Molina (17-1-1, 7 KOs) managed to land some solid punches – each of which had the spectators wondering how Khan’s chin would respond – but none did much damage.
The only thing Khan failed to do was put a far inferior opponent down for the count. Other than that, it was a perfect night for him.
“I thought I stuck to my game plan,” Khan said. “That meant sticking to my jab. Carlos took some really good shots and was coming forward. That’s when I thought to myself, ‘You better stick to this game plan.’
“Virgil is a great trainer. He’s making me better at boxing and being a complete fighter. He’s teaching me speed, patience and picking the right shot and when to throw it.
“Sometimes I’m too brave for my own good. Now I know it’s better to stick to the game plan. I’m my worst critic. After I lose a fight, I ask myself, ‘What did I do wrong? Why did I make those mistakes.’”
Molina, who had never fought an elite opponent, has nothing to be ashamed of.
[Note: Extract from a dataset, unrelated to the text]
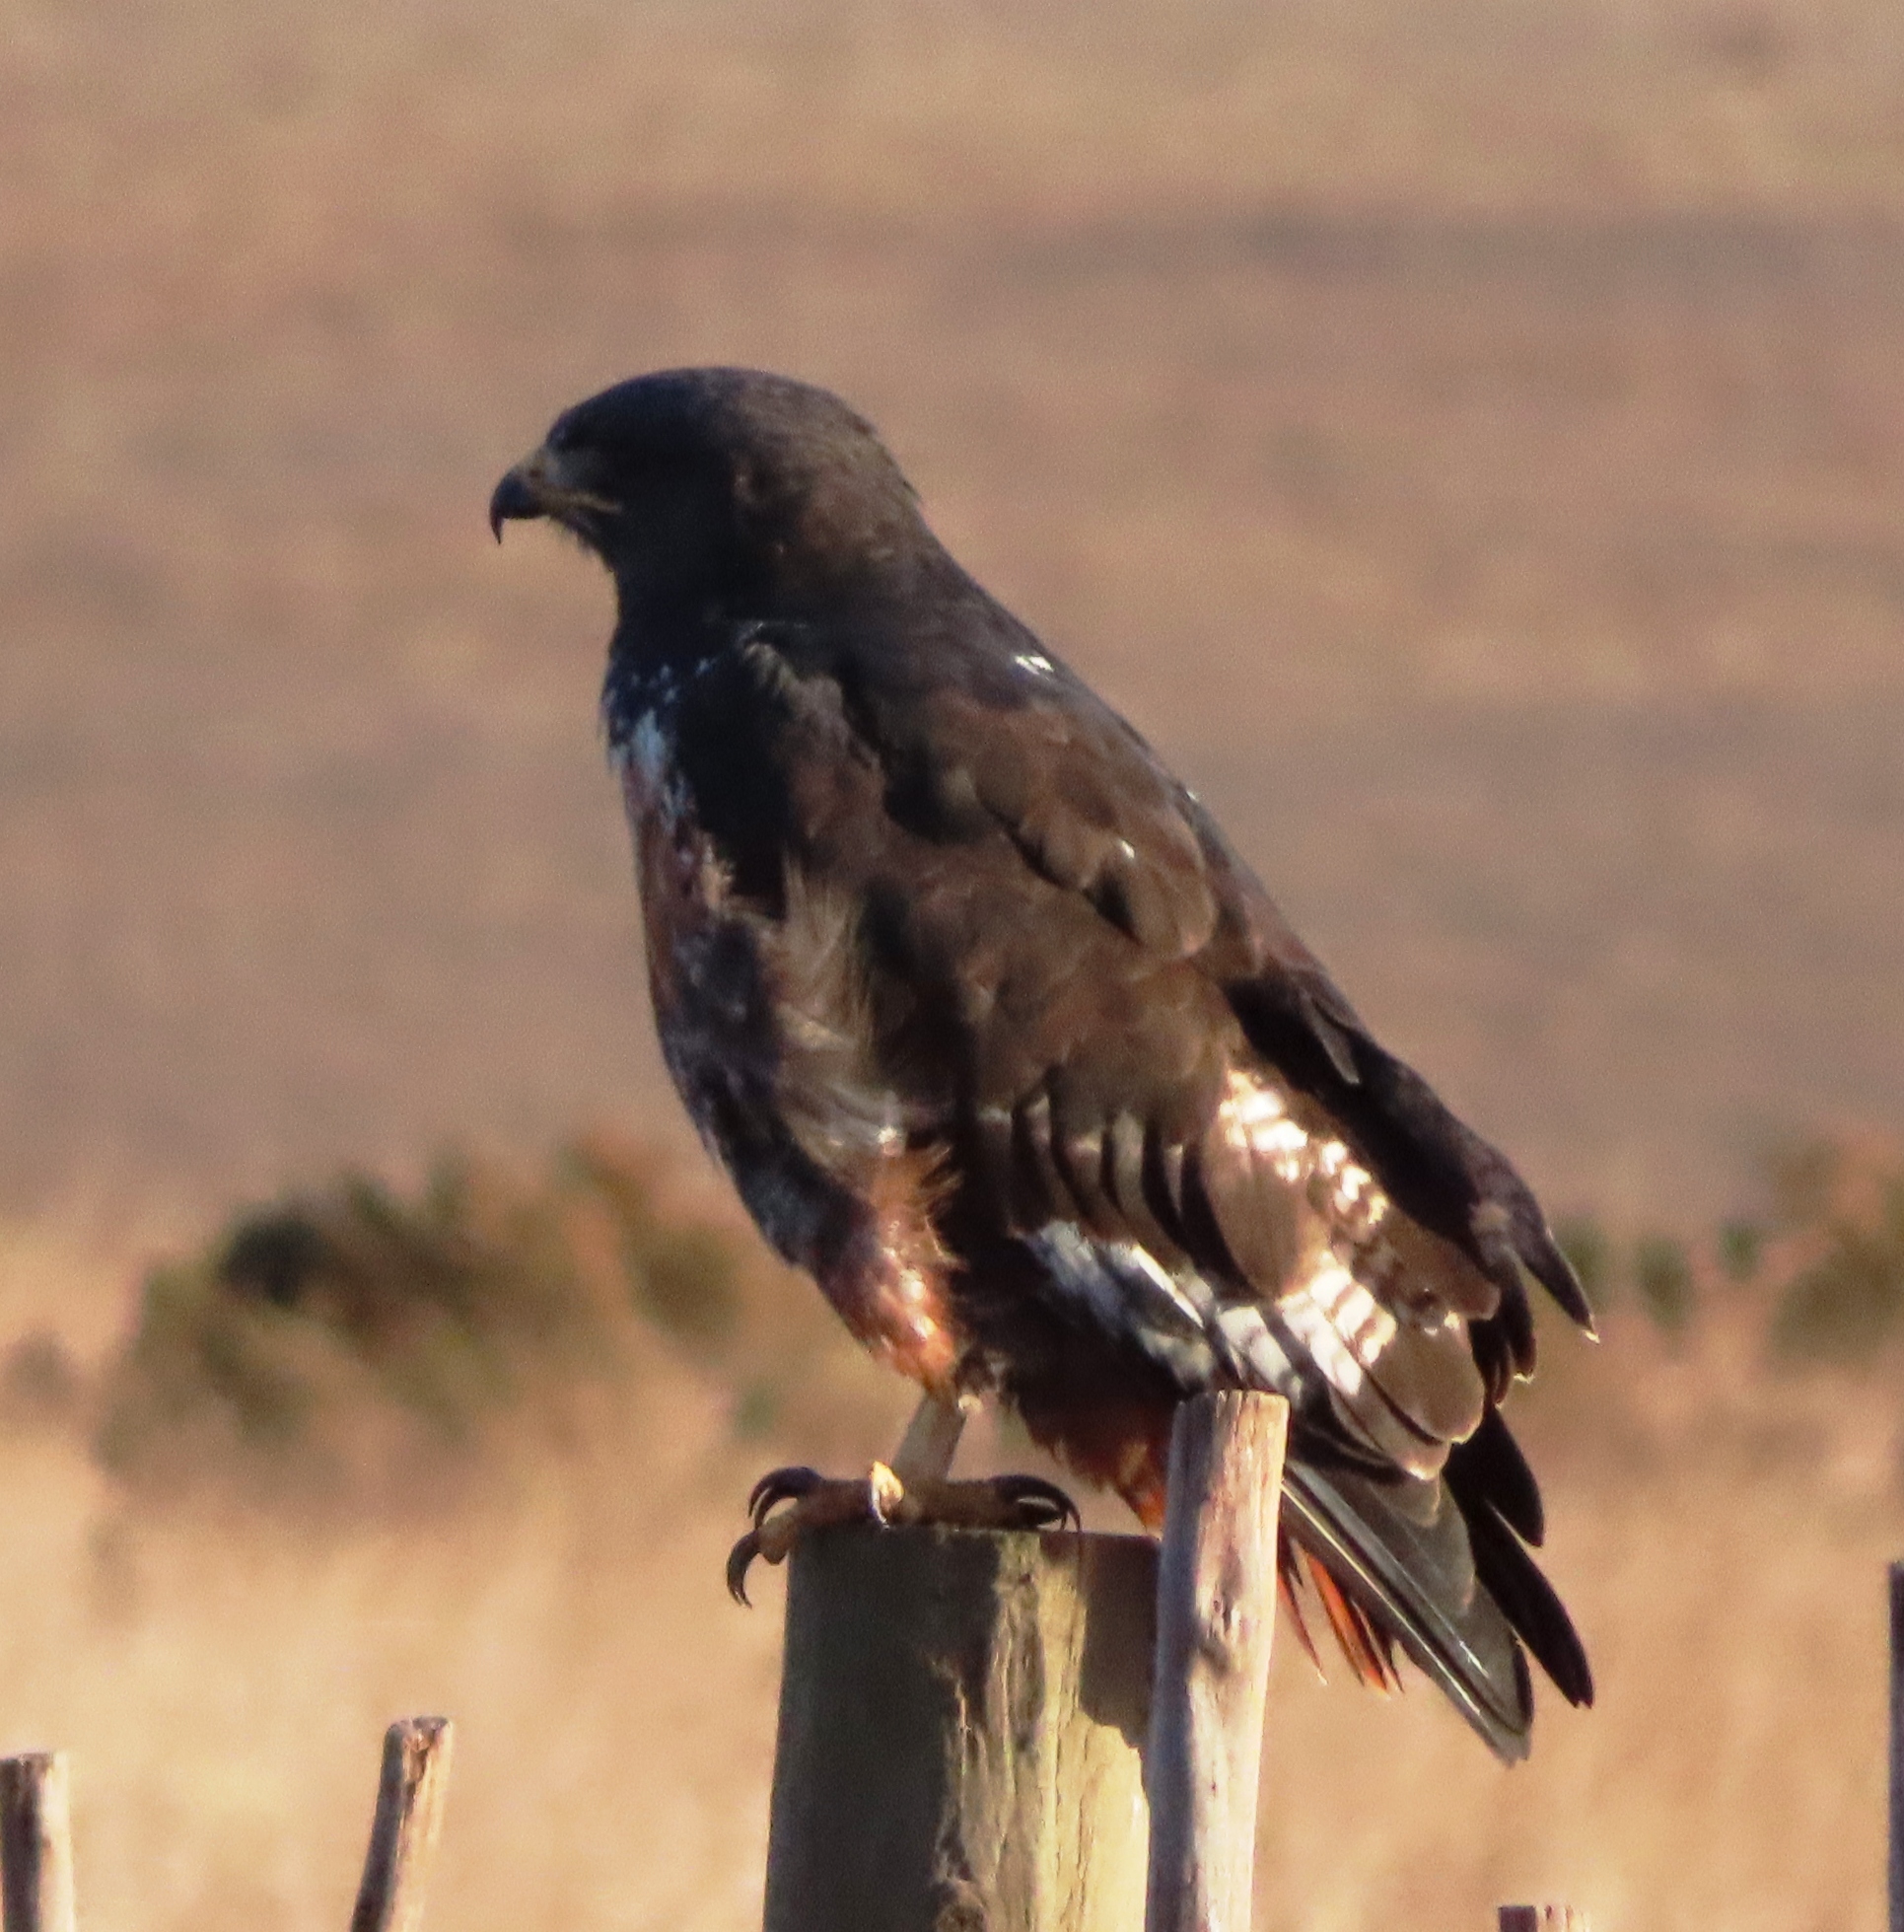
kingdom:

The Southern Californian was hired as a soft opponent for a fighter trying to rebound from a devastating loss. He was overmatched but, even though he took a great deal of punishment and bled profusely from a cut, he never stopped trying.
“I didn’t do my job and lost my undefeated record,” Molina said. “I felt like I connected two or three times but I wasn’t at the right distance to reconnect after I wobbled him. I’ll go back, work hard and get back in the ring.”
Khan knows how he feels. He had to rebuild after Breidis Prescott stopped him in one round in 2008, which prompted his move to Roach. And he was successful: He subsequently won two 140-pound titles.
After the loss to Garcia, he’s in the same position. It was mission accomplished on Saturday. Now it’s on to the second step, whatever that might be.
Khan never fought Prescott again, at least in part because he didn’t believe it was a marketable fight. A rematch with Garcia would be different. The world would pay attention if they were to do it again, which would give Khan the ultimate opportunity to prove he has learned his lessons.
Said Khan: “I’ll fight Garcia anytime, anywhere.”